# Jazz, Alec Burks agree to 4-year $42 million extension



## 29380 (Feb 23, 2009)

__ https://twitter.com/i/web/status/528209652526641152

__ https://twitter.com/i/web/status/528210045608419328


----------



## RollWithEm (Jul 16, 2002)

Really? He has started 14 games in his career. Head-scratcher.


----------



## Basel (Mar 31, 2005)

What has this guy done to get this contract?


----------



## Diable (Apr 26, 2005)

I never really watch the jazz...but I never saw anything to indicate he's this good of a player


----------



## RollWithEm (Jul 16, 2002)

This is good news for Ricky Rubio.


----------



## Marcus13 (Jul 17, 2002)

Uhhh .... ok then.


----------



## Tom (Jul 15, 2002)

I could see if he could shoot, but...Maybe, they are doing it for a trade later.


----------



## BlakeJesus (Feb 1, 2006)

Tom said:


> I could see if he could shoot, but...Maybe, they are doing it for a trade later.


He doesn't have a huge sample size to pull from, but he's a career 35.5% shooter from beyond the arc. I wouldn't say he can't shoot.


----------



## Tom (Jul 15, 2002)

I don't think you can rely on him as a shooter.

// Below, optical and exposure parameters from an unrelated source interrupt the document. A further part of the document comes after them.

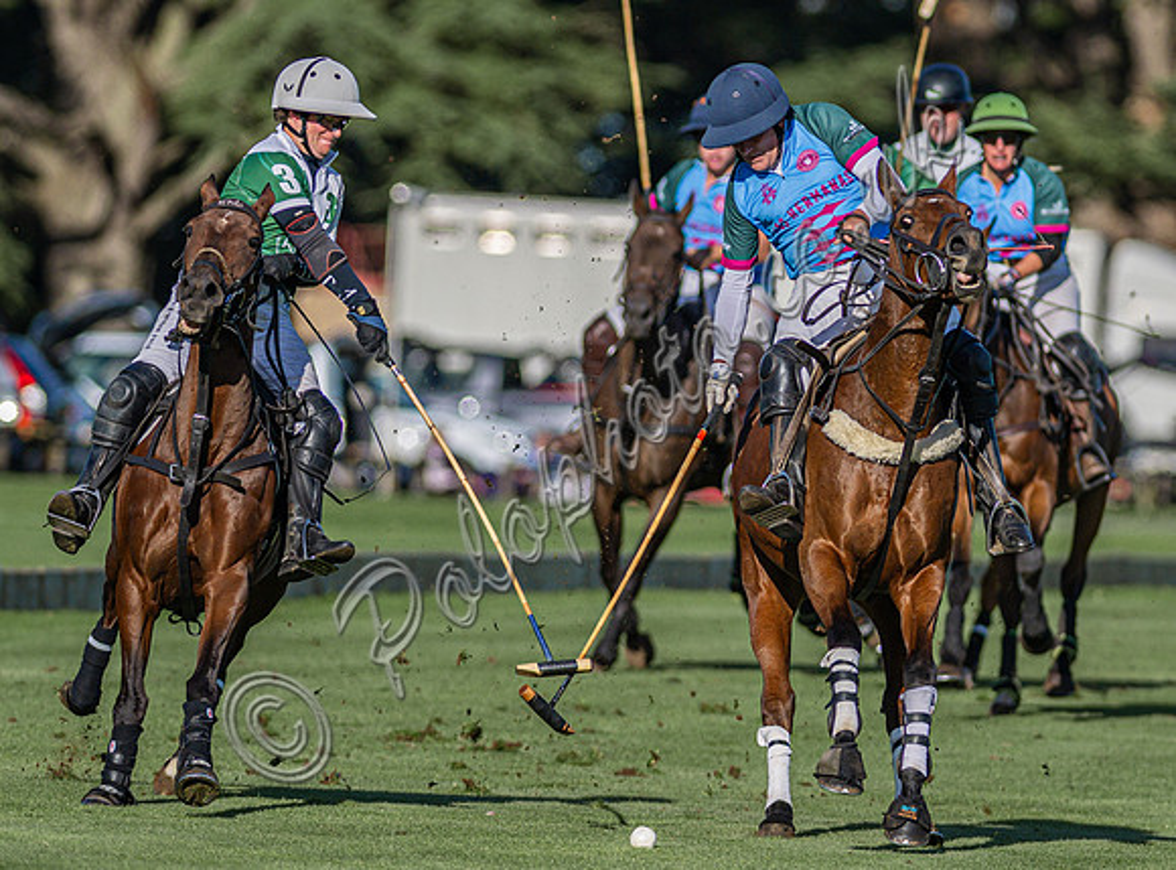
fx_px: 22334
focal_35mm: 661
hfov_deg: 3.0
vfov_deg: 2.2
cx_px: 824
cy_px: 318
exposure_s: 1/6400
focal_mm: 300
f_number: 3.2
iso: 160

He is a slasher. He and Hayward are pretty poor in that area.


----------



## RollWithEm (Jul 16, 2002)

RollWithEm said:


> This is good news for Ricky Rubio.


Told you: 

http://www.basketballforum.com/minn...-rubio-agree-4-year-55-million-extension.html


----------



## RollWithEm (Jul 16, 2002)

This is probably the contract that prompted Jimmy Butler's agent to break off contract negotiations with the Bulls.


----------